*** EXERCISE INPUTS ***
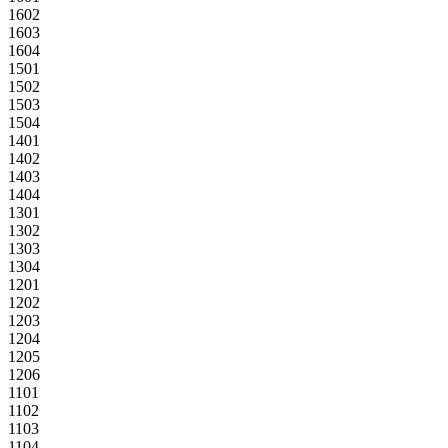
1602
1603
1604
1501
1502
1503
1504
1401
1402
1403
1404
1301
1302
1303
1304
1201
1202
1203
1204
1205
1206
1101
1102
1103
1104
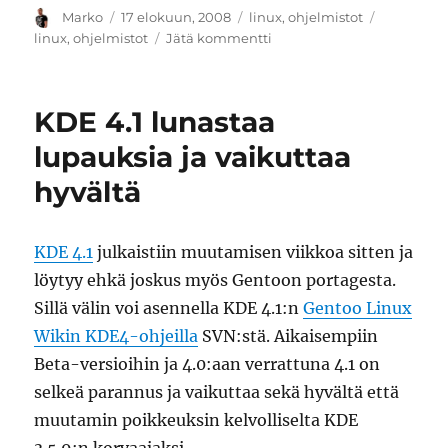
Kirjoittaja
Julkaistu
Kategoriat
Avainsana
Marko
17 elokuun, 2008
linux
,
ohjelmistot
artikkeliin
linux
,
ohjelmistot
Jätä kommentti
Launchy
saatavilla
nyt
KDE 4.1 lunastaa
myös
Linuxille
lupauksia ja vaikuttaa
hyvältä
KDE 4.1
julkaistiin muutamisen viikkoa sitten ja
löytyy ehkä joskus myös Gentoon portagesta.
Sillä välin voi asennella KDE 4.1:n
Gentoo Linux
Wikin KDE4-ohjeilla
SVN:stä. Aikaisempiin
Beta-versioihin ja 4.0:aan verrattuna 4.1 on
selkeä parannus ja vaikuttaa sekä hyvältä että
muutamin poikkeuksin kelvolliselta KDE
3.5.9:n korvaajaksi.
*** End of EXERCISE INPUTS ***
> **AIM OF THE TASK**: Which lines in the records above hold the string "hyvältä"? Copy each of them.

> **WRITTEN REPLY**:
hyvältä
selkeä parannus ja vaikuttaa sekä hyvältä että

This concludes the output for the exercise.